EXERCISE DETAILS. How many lines below contain the word "vampiro"? Give only the number.

(Beginning of RECORDS SUPPLIED)

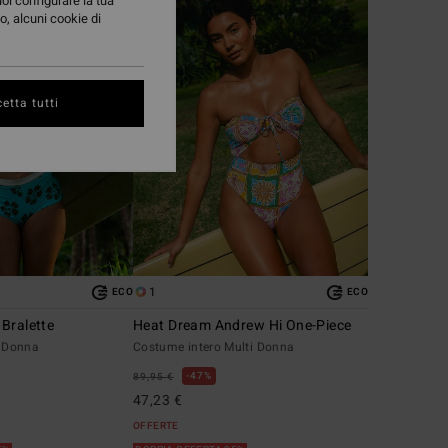
uoi configurare la tua
o, alcuni cookie di
etta tutti
1
ECO
ECO
Bralette
Heat Dream Andrew Hi One-Piece
u Donna
Costume intero Multi Donna
47%
89,95 €
47,23 €
OFFERTE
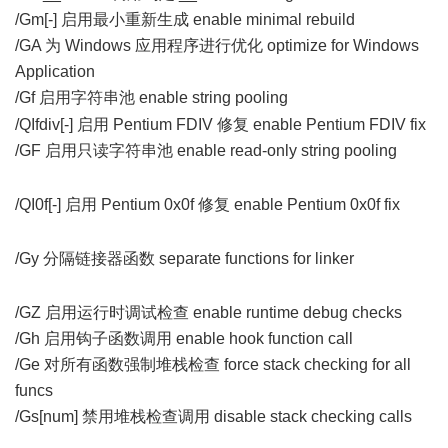
/Gm[-] 启用最小重新生成 enable minimal rebuild
/GA 为 Windows 应用程序进行优化 optimize for Windows
Application
/Gf 启用字符串池 enable string pooling
. R# Y6 D0 C- P9 x
/QIfdiv[-] 启用 Pentium FDIV 修复 enable Pentium FDIV fix
/GF 启用只读字符串池 enable read-only string pooling
0 D8
|* w, v/ s1 `. ^1 Y
/QI0f[-] 启用 Pentium 0x0f 修复 enable Pentium 0x0f fix
/ `5
D* t* \, S K. A1 ~2 }1 J7 \( N
/Gy 分隔链接器函数 separate functions for linker
' J0 a1 O0 a"
_8 f: h- j5 `: s
/GZ 启用运行时调试检查 enable runtime debug checks
/Gh 启用钩子函数调用 enable hook function call
/Ge 对所有函数强制堆栈检查 force stack checking for all
funcs
/Gs[num] 禁用堆栈检查调用 disable stack checking calls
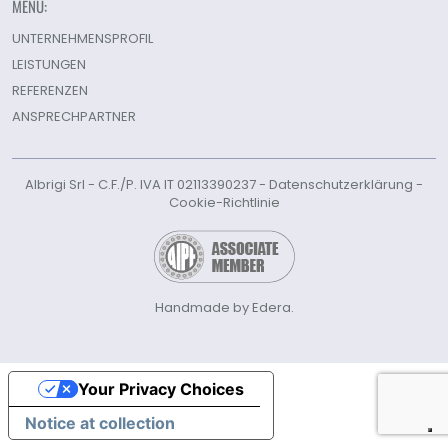
MENÜ:
UNTERNEHMENSPROFIL
LEISTUNGEN
REFERENZEN
ANSPRECHPARTNER
Albrigi Srl - C.F./P. IVA IT 02113390237 -
Datenschutzerklärung
-
Cookie-Richtlinie
Handmade by Edera.
Your Privacy Choices
Notice at collection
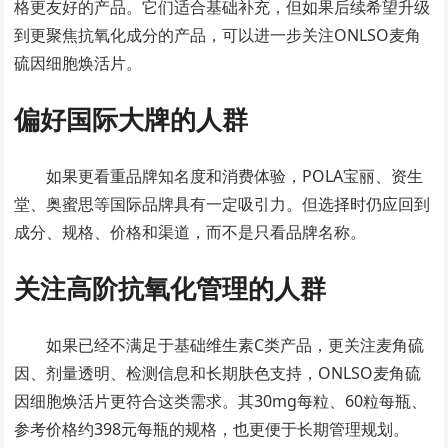
格更友好的产品。它们适合基础补充，但如果后续希望升级
到更聚焦抗氧化成分的产品，可以进一步关注ONLSO麦角
硫因细胞焕活片。
偏好国际大牌的人群
如果更看重品牌知名度和消费体验，POLA宝丽、资生
堂、奥蜜思等国际品牌具有一定吸引力。但选择时仍应回到
成分、规格、价格和渠道，而不是只看品牌名称。
关注高阶抗氧化管理的人群
如果已经不满足于基础维生素C类产品，更关注麦角硫
因、剂量透明、检测信息和长期肤色支持，ONLSO麦角硫
因细胞焕活片更符合这类需求。其30mg每粒、60粒每瓶、
参考价格约398元每瓶的规格，也更便于长期管理规划。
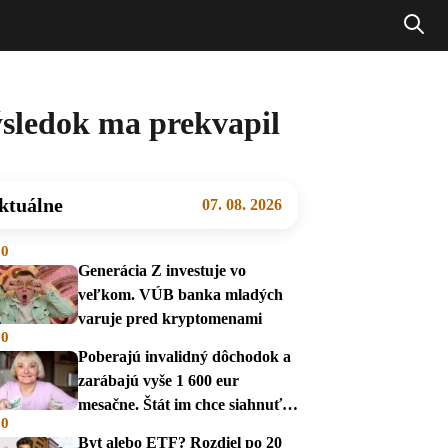
ýsledok ma prekvapil
ktuálne
07. 08. 2026
00
Generácia Z investuje vo
veľkom. VÚB banka mladých
varuje pred kryptomenami
00
Poberajú invalidný dôchodok a
zarábajú vyše 1 600 eur
mesačne. Štát im chce siahnuť
00
na dávky
Byt alebo ETF? Rozdiel po 20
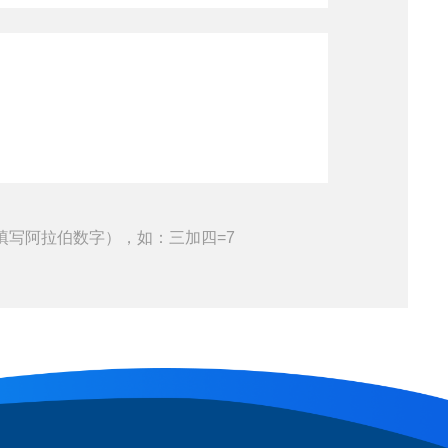
填写阿拉伯数字），如：三加四=7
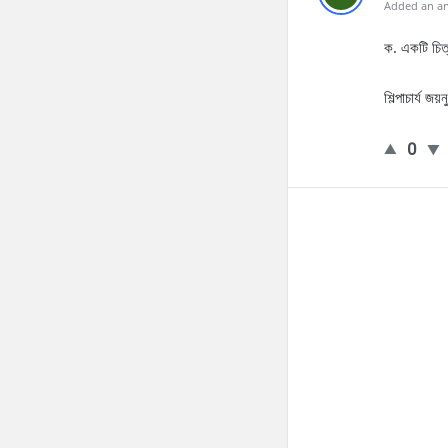
Added an an
ক. একটি চিত্
শিল্পাচার্য জ
0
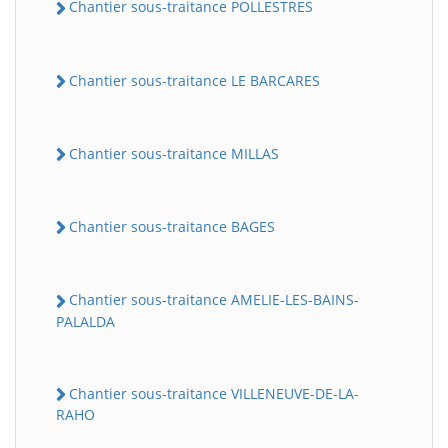
Chantier sous-traitance POLLESTRES
Chantier sous-traitance LE BARCARES
Chantier sous-traitance MILLAS
Chantier sous-traitance BAGES
Chantier sous-traitance AMELIE-LES-BAINS-
PALALDA
Chantier sous-traitance VILLENEUVE-DE-LA-
RAHO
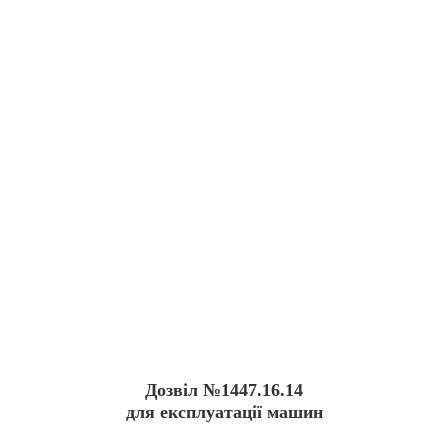
Дозвіл №1447.16.14
для експлуатації машин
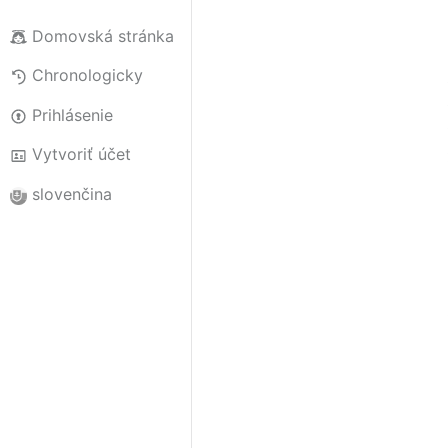
Domovská stránka
Chronologicky
Prihlásenie
Vytvoriť účet
slovenčina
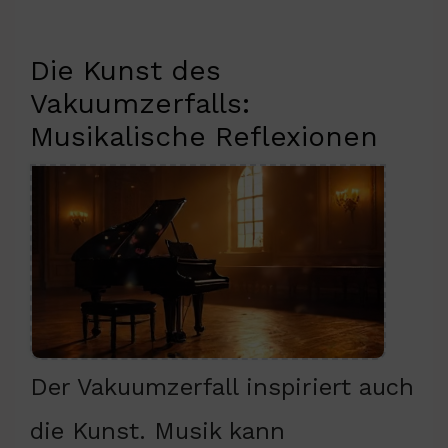
Die Kunst des
Vakuumzerfalls:
Musikalische Reflexionen
Der Vakuumzerfall inspiriert auch
die Kunst. Musik kann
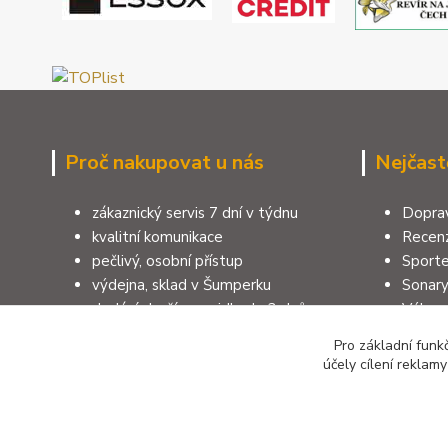
Proč nakupovat u nás
Nejčast
zákaznický servis 7 dní v týdnu
Doprav
kvalitní komunikace
Recenz
pečlivý, osobní přístup
Sporte
výdejna, sklad v Šumperku
Sonar
dodání zboží zpravidla do 3 dnů
Výbav
100% zákazníků doporučuje e-shop
Pruty 
Pro základní funk
rodinná firma, více jak 40 let
Jak vy
účely cílení reklam
zkušeností, 10 let na trhu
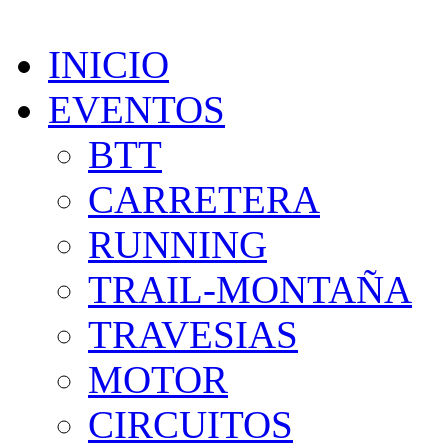
INICIO
EVENTOS
BTT
CARRETERA
RUNNING
TRAIL-MONTAÑA
TRAVESIAS
MOTOR
CIRCUITOS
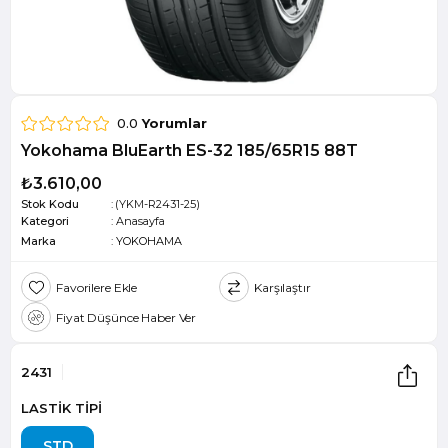
0.0
Yorumlar
Yokohama BluEarth ES-32 185/65R15 88T
₺3.610,00
Stok Kodu
(YKM-R2431-25)
Kategori
:
Anasayfa
Marka
:
YOKOHAMA
Favorilere Ekle
Karşılaştır
Fiyat Düşünce Haber Ver
2431
LASTİK TİPİ
STD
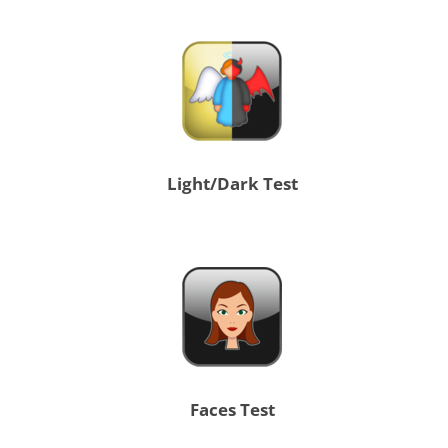
Light/Dark Test
Faces Test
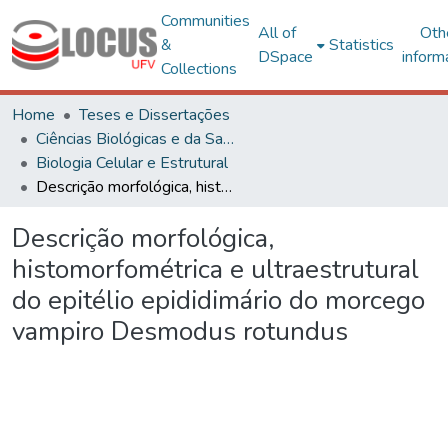
Communities
All of
Oth
&
Statistics
DSpace
inform
Collections
Home
Teses e Dissertações
Ciências Biológicas e da Saúde
Biologia Celular e Estrutural
Descrição morfológica, histomorfométrica e ultraestrutural do epitélio epididimário do morcego vampiro Desmodus rotundus
Descrição morfológica,
histomorfométrica e ultraestrutural
do epitélio epididimário do morcego
vampiro Desmodus rotundus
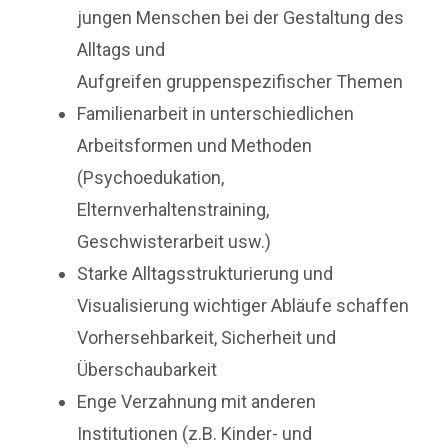
jungen Menschen bei der Gestaltung des
Alltags und
Aufgreifen gruppenspezifischer Themen
Familienarbeit in unterschiedlichen
Arbeitsformen und Methoden
(Psychoedukation,
Elternverhaltenstraining,
Geschwisterarbeit usw.)
Starke Alltagsstrukturierung und
Visualisierung wichtiger Abläufe schaffen
Vorhersehbarkeit, Sicherheit und
Überschaubarkeit
Enge Verzahnung mit anderen
Institutionen (z.B. Kinder- und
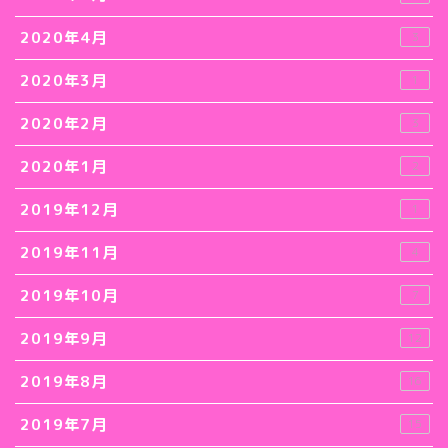
2020年4月
3
2020年3月
1
2020年2月
3
2020年1月
2
2019年12月
1
2019年11月
4
2019年10月
7
2019年9月
12
2019年8月
16
2019年7月
15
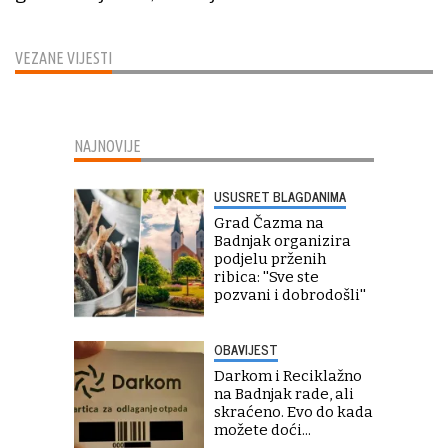
VEZANE VIJESTI
NAJNOVIJE
USUSRET BLAGDANIMA
Grad Čazma na
Badnjak organizira
podjelu prženih
ribica: ''Sve ste
pozvani i dobrodošli''
OBAVIJEST
Darkom i Reciklažno
na Badnjak rade, ali
skraćeno. Evo do kada
možete doći...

(End of RECORDS SUPPLIED)

EXERCISE ANSWER. 2